To repair a sloping floor, jack up the affected joists, and then install sister joists to support the original joists in the floor. Start by nailing a 4-by-6-inch wooden beam across the affected joints the lowest point of the slope. Make sure that the beam is long enough to reach all the affected joists. Since the beam is temporary, drive the nails at an angle via the side of the beam and into the joists.
Place another 4-by-6 inch wooden beam, directly beneath the beam nailed to the affected joists. On top of each end of the wooden beam, place a 1/4-inch steel plate. Place a 1-ton hydraulic jack on each of the plates, and then measure the distance between the hydraulic jack and the beam attached to the joists. Adjust the threaded adjustable ends of two Lalley columns to a length that allows for a secure placement of columns between the beam and hydraulic jacks.

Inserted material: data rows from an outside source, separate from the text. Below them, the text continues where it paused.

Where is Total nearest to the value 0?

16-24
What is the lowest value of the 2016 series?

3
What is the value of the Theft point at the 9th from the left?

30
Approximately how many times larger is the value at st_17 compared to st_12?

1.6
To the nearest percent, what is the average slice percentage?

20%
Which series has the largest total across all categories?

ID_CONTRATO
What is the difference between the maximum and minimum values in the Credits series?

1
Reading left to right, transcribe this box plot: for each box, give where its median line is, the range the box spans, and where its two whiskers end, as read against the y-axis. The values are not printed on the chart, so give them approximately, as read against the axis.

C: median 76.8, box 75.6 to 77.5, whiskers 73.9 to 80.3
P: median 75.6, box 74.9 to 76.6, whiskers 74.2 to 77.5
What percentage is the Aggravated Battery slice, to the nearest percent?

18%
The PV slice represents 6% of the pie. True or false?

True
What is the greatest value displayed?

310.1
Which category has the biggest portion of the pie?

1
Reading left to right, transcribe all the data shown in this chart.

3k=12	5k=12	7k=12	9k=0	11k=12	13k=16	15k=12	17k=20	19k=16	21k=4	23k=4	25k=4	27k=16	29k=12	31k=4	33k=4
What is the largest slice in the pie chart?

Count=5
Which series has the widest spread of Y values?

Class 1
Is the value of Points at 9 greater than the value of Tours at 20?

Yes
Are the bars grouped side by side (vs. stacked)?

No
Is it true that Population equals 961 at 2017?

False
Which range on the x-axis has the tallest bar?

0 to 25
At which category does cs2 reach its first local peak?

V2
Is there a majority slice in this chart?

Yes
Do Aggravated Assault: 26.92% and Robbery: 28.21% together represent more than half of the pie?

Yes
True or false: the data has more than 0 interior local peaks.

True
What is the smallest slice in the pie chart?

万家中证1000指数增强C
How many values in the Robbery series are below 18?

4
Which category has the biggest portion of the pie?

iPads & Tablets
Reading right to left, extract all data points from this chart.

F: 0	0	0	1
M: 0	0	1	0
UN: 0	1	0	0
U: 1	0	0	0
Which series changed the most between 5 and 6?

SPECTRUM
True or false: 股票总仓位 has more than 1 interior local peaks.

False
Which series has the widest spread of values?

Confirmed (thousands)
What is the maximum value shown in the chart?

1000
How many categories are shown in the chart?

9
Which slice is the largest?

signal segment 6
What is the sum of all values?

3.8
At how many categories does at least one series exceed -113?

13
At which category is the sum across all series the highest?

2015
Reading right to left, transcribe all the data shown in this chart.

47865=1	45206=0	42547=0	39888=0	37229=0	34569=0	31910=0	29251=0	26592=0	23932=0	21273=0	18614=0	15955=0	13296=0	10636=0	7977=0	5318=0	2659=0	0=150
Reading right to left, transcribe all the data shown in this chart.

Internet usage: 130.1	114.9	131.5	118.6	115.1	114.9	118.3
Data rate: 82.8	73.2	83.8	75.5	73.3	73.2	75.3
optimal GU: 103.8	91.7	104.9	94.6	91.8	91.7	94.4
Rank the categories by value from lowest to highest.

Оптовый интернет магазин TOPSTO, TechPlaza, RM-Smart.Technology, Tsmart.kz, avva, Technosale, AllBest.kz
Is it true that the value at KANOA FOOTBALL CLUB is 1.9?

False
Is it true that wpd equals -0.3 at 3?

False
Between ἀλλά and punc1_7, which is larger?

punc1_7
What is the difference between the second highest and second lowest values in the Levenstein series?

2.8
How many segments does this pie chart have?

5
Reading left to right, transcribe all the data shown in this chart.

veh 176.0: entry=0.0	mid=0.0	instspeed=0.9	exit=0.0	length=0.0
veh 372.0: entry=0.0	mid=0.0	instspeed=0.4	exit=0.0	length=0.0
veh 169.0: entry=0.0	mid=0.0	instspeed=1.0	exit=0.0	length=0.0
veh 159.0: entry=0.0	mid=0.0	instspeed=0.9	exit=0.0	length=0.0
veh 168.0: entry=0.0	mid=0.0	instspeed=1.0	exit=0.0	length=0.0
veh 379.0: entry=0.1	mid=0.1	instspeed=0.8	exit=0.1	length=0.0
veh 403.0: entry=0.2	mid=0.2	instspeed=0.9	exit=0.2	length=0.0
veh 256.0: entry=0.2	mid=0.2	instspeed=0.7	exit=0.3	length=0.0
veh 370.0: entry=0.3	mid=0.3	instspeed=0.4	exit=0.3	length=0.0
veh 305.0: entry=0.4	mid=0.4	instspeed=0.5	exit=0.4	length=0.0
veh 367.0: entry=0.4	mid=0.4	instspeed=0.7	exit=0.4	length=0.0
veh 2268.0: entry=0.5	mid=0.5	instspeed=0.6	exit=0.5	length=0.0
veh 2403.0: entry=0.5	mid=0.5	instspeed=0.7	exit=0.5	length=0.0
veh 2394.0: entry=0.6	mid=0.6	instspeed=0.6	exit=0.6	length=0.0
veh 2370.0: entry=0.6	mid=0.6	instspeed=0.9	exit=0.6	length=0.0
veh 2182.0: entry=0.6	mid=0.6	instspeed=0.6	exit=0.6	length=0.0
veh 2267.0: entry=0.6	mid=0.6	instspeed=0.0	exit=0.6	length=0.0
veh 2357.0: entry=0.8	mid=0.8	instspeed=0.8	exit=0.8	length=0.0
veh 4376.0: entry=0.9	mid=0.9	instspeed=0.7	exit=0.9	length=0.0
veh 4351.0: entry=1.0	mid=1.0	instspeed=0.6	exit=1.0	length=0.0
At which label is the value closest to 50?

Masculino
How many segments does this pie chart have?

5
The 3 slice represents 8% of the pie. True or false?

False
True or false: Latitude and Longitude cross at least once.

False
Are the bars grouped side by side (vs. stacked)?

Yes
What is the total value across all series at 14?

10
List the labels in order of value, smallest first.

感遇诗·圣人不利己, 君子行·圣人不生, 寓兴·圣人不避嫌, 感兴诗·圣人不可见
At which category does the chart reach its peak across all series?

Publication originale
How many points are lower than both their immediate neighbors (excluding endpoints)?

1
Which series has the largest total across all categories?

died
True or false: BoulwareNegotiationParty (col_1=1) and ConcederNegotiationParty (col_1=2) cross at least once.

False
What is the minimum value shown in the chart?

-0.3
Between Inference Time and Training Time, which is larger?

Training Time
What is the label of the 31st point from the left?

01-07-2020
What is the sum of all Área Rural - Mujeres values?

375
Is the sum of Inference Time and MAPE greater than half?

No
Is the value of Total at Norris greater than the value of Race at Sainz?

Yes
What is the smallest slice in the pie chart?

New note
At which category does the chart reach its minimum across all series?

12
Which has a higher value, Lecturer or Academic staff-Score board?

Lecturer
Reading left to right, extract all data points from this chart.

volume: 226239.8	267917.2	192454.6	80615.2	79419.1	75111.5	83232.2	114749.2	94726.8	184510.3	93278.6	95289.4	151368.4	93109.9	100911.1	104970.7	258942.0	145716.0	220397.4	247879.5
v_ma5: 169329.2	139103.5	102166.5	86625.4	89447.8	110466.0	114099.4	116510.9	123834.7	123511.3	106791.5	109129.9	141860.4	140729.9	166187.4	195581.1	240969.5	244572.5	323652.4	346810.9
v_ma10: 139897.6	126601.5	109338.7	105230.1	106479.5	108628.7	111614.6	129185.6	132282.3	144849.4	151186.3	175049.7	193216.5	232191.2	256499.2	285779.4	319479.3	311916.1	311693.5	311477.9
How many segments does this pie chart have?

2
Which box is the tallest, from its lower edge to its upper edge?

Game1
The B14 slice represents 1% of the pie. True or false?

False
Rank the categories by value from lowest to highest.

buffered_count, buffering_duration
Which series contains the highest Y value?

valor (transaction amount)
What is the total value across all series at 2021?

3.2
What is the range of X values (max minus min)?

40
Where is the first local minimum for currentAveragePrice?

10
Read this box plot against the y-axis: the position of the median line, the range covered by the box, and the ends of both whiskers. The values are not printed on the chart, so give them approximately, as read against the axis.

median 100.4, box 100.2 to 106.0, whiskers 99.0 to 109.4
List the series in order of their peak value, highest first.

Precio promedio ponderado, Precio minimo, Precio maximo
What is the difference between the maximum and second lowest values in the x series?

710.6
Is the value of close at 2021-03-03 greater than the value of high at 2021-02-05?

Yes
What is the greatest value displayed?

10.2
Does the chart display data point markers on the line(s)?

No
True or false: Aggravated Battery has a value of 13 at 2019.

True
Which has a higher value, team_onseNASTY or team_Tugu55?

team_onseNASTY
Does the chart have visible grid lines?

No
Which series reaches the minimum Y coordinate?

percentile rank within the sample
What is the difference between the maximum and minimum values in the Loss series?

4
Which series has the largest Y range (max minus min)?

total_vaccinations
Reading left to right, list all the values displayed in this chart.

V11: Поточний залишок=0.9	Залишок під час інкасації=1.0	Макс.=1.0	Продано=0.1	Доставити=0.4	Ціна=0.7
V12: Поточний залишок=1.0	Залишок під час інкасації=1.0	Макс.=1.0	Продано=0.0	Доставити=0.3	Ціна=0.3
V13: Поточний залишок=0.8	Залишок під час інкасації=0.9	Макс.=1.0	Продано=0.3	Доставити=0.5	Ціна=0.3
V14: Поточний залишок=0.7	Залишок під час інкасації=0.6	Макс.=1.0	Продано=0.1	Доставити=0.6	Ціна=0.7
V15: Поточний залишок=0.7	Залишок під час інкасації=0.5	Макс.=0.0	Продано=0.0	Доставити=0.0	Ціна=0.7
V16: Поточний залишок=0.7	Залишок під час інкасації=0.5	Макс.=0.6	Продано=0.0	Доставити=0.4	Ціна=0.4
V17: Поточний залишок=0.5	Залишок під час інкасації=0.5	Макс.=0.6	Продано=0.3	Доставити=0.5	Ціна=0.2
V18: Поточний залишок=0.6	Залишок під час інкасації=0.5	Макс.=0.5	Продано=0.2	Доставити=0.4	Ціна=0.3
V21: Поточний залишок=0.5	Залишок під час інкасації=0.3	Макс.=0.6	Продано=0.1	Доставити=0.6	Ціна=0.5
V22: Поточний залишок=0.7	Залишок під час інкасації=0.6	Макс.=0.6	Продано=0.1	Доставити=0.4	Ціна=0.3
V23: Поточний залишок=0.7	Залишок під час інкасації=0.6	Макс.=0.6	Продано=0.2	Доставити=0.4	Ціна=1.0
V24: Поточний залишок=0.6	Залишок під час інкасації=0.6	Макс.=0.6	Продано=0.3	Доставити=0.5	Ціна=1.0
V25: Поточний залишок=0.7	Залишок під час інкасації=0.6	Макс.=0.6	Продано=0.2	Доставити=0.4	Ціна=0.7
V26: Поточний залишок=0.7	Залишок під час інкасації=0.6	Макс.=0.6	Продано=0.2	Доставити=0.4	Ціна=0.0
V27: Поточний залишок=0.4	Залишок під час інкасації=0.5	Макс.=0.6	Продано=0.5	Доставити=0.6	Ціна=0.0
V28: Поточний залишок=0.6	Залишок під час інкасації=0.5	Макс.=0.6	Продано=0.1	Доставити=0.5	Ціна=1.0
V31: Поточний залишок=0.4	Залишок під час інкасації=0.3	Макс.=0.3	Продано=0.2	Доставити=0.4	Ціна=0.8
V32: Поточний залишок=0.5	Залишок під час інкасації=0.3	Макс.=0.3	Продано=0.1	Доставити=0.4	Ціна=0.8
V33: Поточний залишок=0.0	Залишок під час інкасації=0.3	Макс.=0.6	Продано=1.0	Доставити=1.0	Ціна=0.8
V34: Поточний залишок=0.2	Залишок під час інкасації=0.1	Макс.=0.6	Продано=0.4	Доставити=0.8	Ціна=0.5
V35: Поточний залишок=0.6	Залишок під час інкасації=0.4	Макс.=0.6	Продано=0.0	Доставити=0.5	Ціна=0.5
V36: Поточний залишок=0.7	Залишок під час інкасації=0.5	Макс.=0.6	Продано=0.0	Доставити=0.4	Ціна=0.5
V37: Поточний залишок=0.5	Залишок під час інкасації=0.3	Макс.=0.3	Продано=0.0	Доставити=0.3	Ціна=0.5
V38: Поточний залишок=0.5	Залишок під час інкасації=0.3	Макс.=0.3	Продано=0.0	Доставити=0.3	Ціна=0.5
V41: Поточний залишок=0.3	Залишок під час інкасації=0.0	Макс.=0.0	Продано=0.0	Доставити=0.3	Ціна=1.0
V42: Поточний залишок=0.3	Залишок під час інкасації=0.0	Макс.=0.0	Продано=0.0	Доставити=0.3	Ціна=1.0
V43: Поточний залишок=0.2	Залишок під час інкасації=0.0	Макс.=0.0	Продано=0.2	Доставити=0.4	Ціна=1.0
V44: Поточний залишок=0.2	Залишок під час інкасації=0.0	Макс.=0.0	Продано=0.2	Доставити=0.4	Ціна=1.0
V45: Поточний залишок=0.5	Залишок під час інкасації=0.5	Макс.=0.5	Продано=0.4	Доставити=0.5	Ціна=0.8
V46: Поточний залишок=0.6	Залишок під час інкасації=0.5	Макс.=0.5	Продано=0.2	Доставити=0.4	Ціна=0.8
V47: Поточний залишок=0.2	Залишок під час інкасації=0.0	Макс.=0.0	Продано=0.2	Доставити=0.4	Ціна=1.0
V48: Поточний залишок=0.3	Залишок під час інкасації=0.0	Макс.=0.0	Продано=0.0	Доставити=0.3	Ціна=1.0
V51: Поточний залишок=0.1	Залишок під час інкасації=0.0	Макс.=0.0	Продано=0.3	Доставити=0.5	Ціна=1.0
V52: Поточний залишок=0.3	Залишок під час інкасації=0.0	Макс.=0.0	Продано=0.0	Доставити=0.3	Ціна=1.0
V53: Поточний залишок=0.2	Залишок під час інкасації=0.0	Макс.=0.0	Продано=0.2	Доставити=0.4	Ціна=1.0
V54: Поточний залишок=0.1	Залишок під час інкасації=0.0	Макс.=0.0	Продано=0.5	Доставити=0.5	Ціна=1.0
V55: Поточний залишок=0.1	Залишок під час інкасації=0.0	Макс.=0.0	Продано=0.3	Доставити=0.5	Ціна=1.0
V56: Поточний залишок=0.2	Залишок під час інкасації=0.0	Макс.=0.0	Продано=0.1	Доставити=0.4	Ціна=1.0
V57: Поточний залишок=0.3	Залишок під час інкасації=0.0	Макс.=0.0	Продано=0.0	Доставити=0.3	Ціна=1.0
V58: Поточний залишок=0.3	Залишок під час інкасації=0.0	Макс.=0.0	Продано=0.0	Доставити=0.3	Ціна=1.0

Use the hydraulic jacks to raise the floor no more than 1/4-inch daily to keep the drywall from cracking. Continue this every day until the floor is level. Measure the length and width of the joists, and then cut sister joists of a similar length as that of the original joists.
Apply adhesive on one side of the board, and then attach the glued side of the board to the affected joists. Drill two evenly place ¼-inch pilot holes, and insert lag bolts into each hole. Tighten the lag bolts using a socket and ratchet. Lower the hydraulic jacks, and remove the support beams and Lalley columns.